We are the most technologically connected generation in history, yet perhaps one of the loneliest. Do a brief search on the topic of loneliness, and you’ll see the problems cataloged and covered from major news outlets with words and phrases such as epidemic, serious health problem, public health concern, and social fracturing of society. A recent study conducted by the health insurance company Cigna surveyed twenty thousand people and found that 54 percent of respondents said that they always or sometimes feel like no one really knows them well. And 40 percent of respondents felt like they “lacked companionship” and their “relationships aren’t meaningful.”

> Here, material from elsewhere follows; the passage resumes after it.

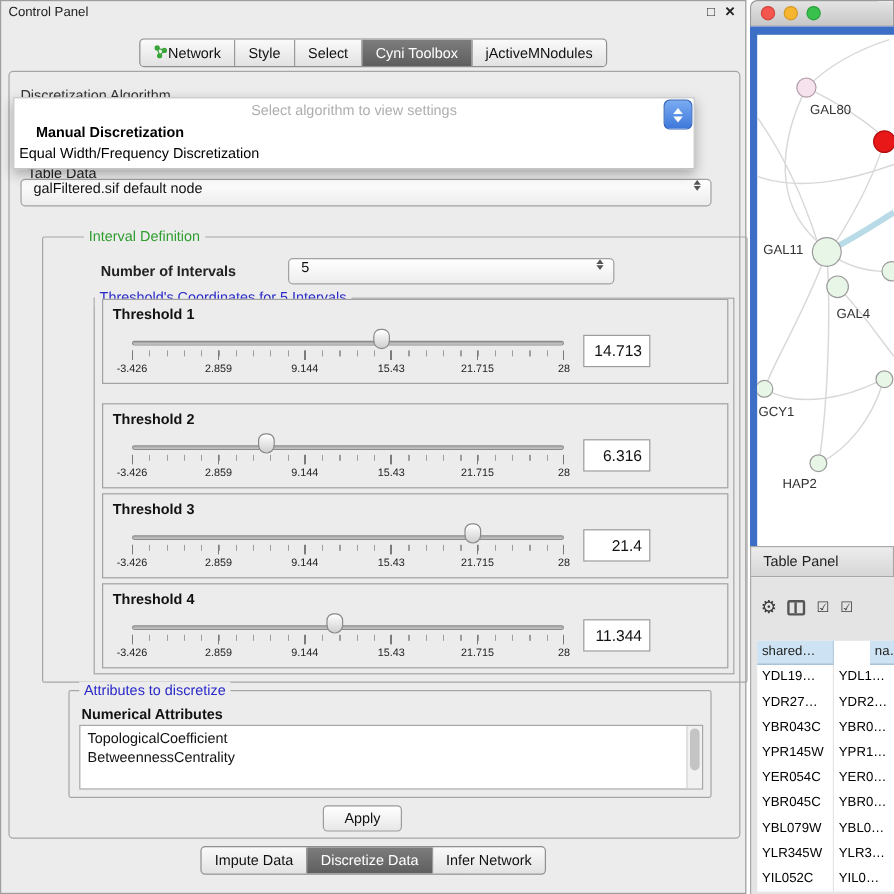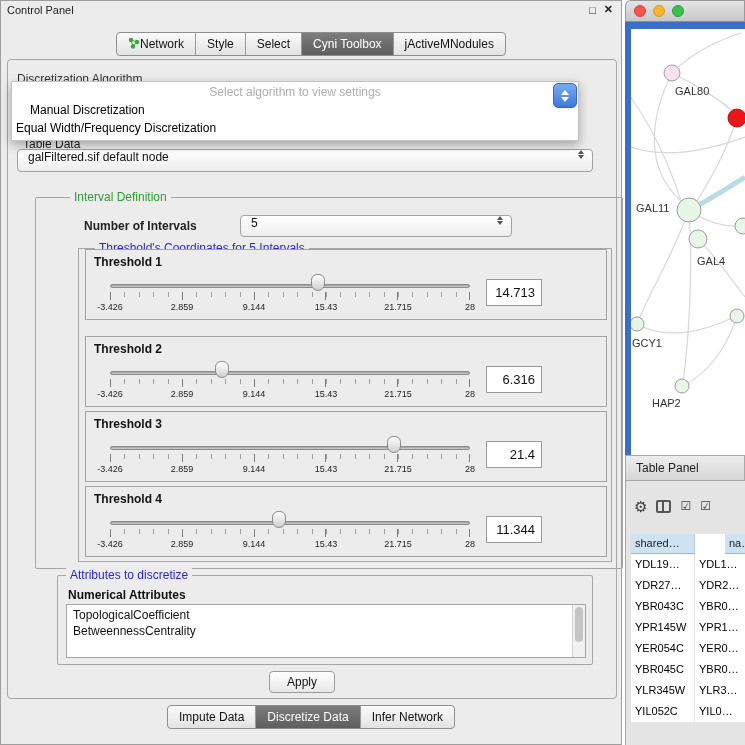"Manual Discretization" .algo-item.bold { font-weight: normal -> bold }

America is an increasingly lonely nation, and the statistics bear this out. Our face-to-face relationships continue to be on the decline, with the institution of marriage being a less popular institution today than it was in the past (today about 50 percent of adults are married, a decline from 72 percent in 1960). The average household is growing smaller as well. More than 25 percent of the population now lives alone, compared to 13 percent in 1960. We are isolating more and more, and it’s not good. Loneliness is prevalent in our culture, and it’s prevalent in our churches too.

Created for deep, meaningful relationships

When God created the world and everything in it, He declared that “it was very good” (Gen. 1:31). This declaration of goodness is echoed several times as we see God’s creative work, until we get to Genesis 2:18, where God declares, “It is not good that the man should be alone” (emphasis added). Thus, He set about making a “helper fit for him.” God singles out Adam’s aloneness and draws our attention to it as “not good.” We were not created to be alone; we were created for deep, meaningful relationship. And this should not surprise us, as it is one way that we bear the image of our Creator.